Understanding BFF (Backend For Frontends): Architecture, Types, Challenges, and Governance
This article explains why BFF is needed in modern microservice architectures, describes thin and thick BFF designs, outlines typical inter‑process microservice structures, enumerates common BFF problems, and proposes governance principles to keep BFF focused on front‑end experience and backend orchestration.
In modern software development, the large scale of programs, teams, and data requires reuse of business capabilities by extracting domain services and providing generic functions to avoid duplicate code; microservice architecture has become inevitable, and with front‑back separation, BFF (Backend For Frontends) emerges as a crucial design component.
1. Why BFF: Connecting Past and Future
BFF stands for Backends For Frontends, offering a unified entry point that adapts backend capabilities to different front‑end scenarios, isolating varying API needs of multiple channels, allowing enterprises to build core domain capabilities in the backend, and enabling front‑ends to quickly satisfy UI requirements for better user experience.
BFF also facilitates migration or evolution of monolithic applications to microservices: a BFF layer can expose monolith services to the front‑end, after which the monolith can be split into domain services or middle‑platform services, with BFF or a front‑layer composing APIs, shielding front‑ends from backend changes.
2. Typical Inter‑Process Microservice Architecture
Using a food‑delivery system as an example, the system involves ordering users, merchant partners, and admin staff, accessed via mobile app, mini‑program, and web pages. Initially built as a large monolith with front‑back separation, business growth leads to many merchants and complex user demands, prompting a shift to microservices and the introduction of BFF.
Thin BFF
A thin BFF has minimal responsibilities, essentially acting as a gateway that forwards front‑end routes to domain services, while optionally handling generic functions such as authentication, rate‑limiting, circuit‑breaking, service degradation, and gray routing.
Thick BFF
A thick BFF extends the thin version by integrating additional protocols (e.g., MQ, WebSocket) and acting like the application layer in DDD, orchestrating multiple domain services and avoiding inter‑service dependencies.
Thin BFF suits low‑variance internal applications with fixed user groups and uniform interaction; thick BFF is appropriate for multi‑channel, complex business scenarios, and Open API can be viewed as a BFF with orchestration capabilities.
3. BFF Issues
Multiple front‑end channels often lead to duplicate code across different BFFs for the same functionality.
BFF may take on excessive business responsibilities, becoming an ESB‑like integration layer that aggregates many services to fulfill new requirements.
Having a single interface perform multiple write operations jeopardizes data consistency when multiple backend services need to be updated.
Performance can degrade because a BFF may need to call numerous backend services to assemble data for the front‑end, leading to high latency.

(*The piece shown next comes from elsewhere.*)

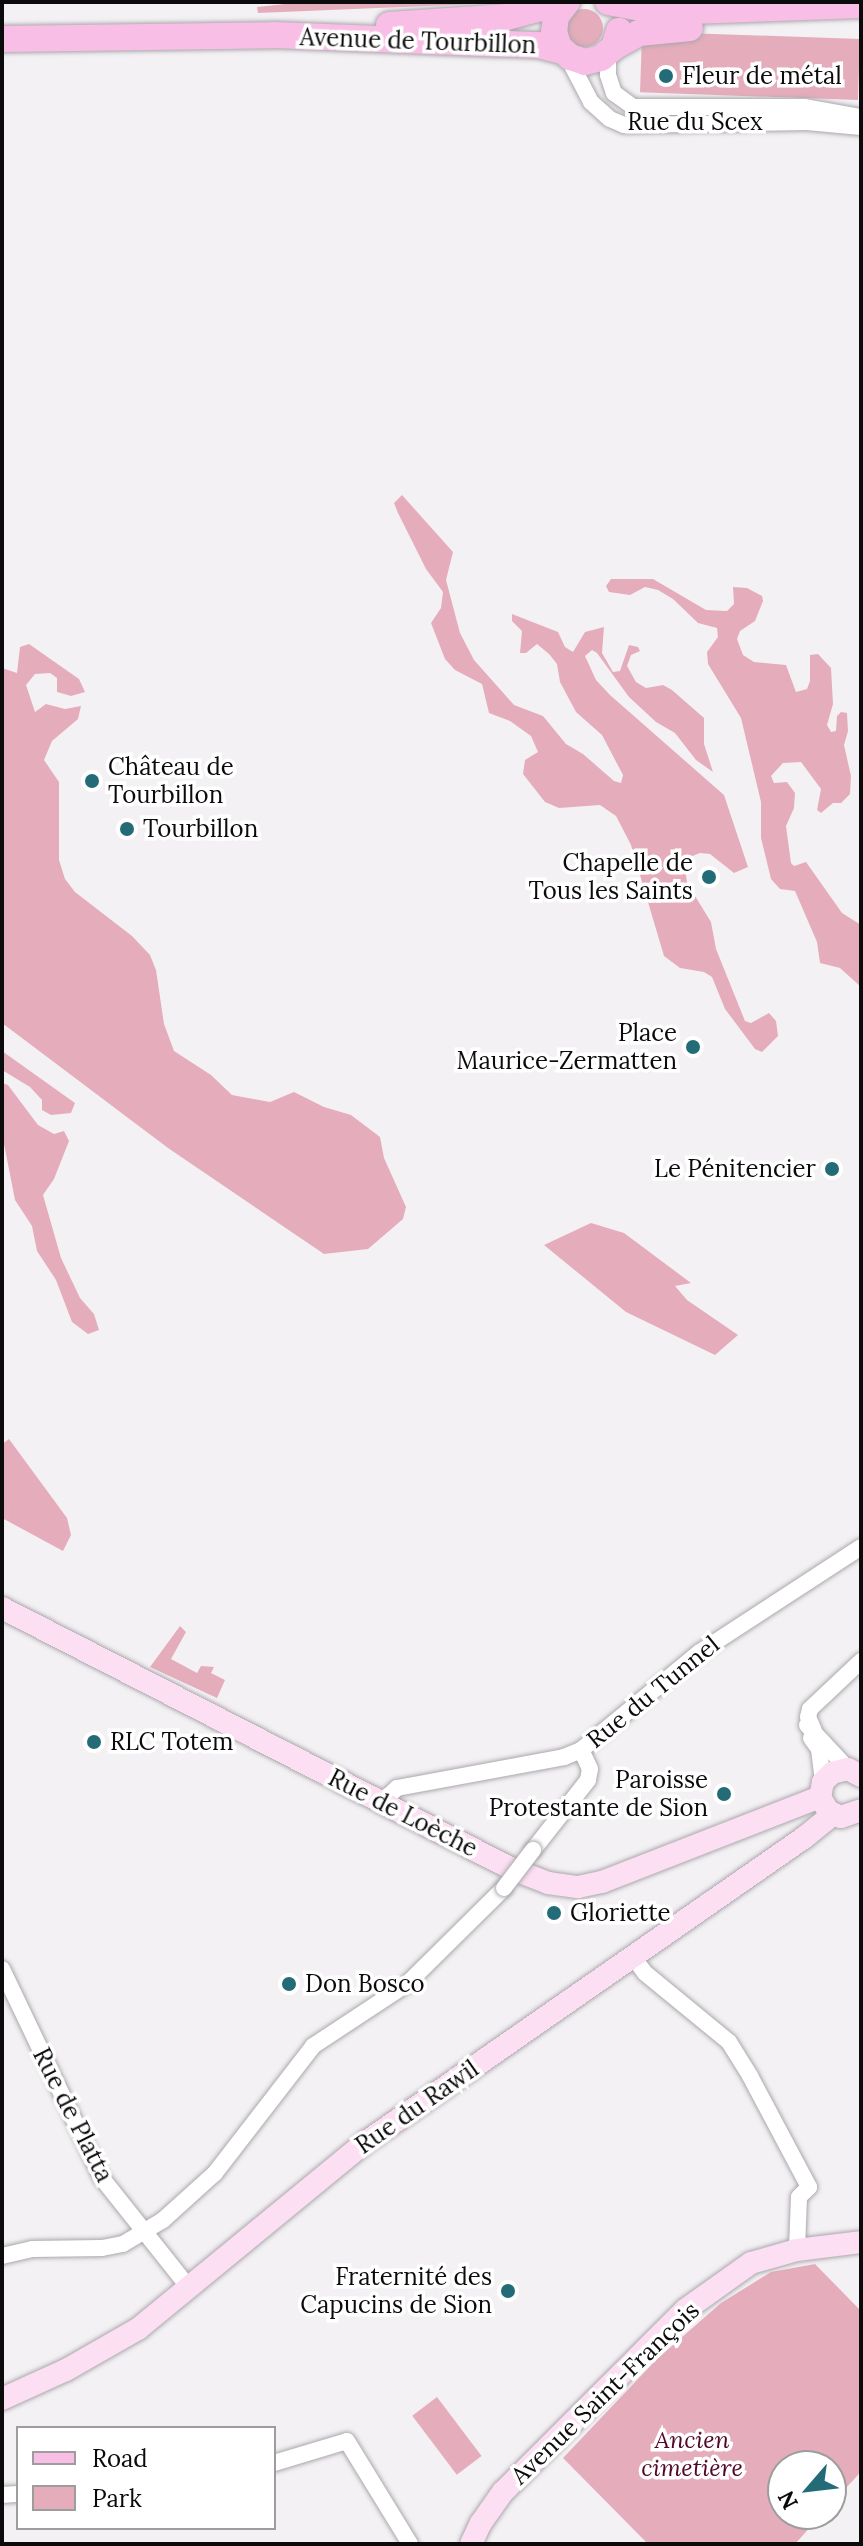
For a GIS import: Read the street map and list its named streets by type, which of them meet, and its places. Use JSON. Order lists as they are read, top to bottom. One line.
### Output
{"streets":{"main road":["Avenue de Tourbillon"],"street":["Rue du Scex","Rue du Tunnel","Rue de Loèche","Rue du Rawil","Rue de Platta","Avenue Saint-François"]},"crossings":[["Avenue de Tourbillon","Rue du Scex"],["Rue du Tunnel","Rue de Loèche"],["Rue de Loèche","Rue du Rawil"],["Rue du Rawil","Rue de Platta"]],"parks":["Ancien cimetière"],"places":["Fleur de métal","Château de Tourbillon","Tourbillon","Chapelle de Tous les Saints","Place Maurice-Zermatten","Le Pénitencier","RLC Totem","Paroisse Protestante de Sion","Gloriette","Don Bosco","Fraternité des Capucins de Sion"],"legend":["Road","Park"],"north":"bottom left"}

4. BFF Governance Directions
Principles:
BFF exists to improve front‑end user experience and orchestrate backend capabilities.
Business logic should reside in appropriate backend domain services, not in BFF.
Technical capabilities can be extracted into dedicated services when needed.
BFF should not act as a data‑integration layer; backend data changes must be synchronized directly between services.
Governance actions:
Prioritize solving backend service design issues first.
Analyze BFF interface responsibilities from a business perspective and keep them single‑purpose.
Sink business capabilities from BFF into backend domain services.
Extract reusable technical capabilities into shared libraries or dedicated backend services.
Limit the number of backend services a BFF depends on (preferably no more than five).
Avoid multiple write operations in a single BFF interface; enforce clear separation of concerns.
5. Conclusion
Whether thin or thick, BFF introduces both benefits and challenges; it should act as a bridge rather than a god‑like layer, focusing on front‑end experience optimization and the consolidation of domain and middle‑platform services, while maintaining clear separation between front‑end and back‑end for efficient collaboration.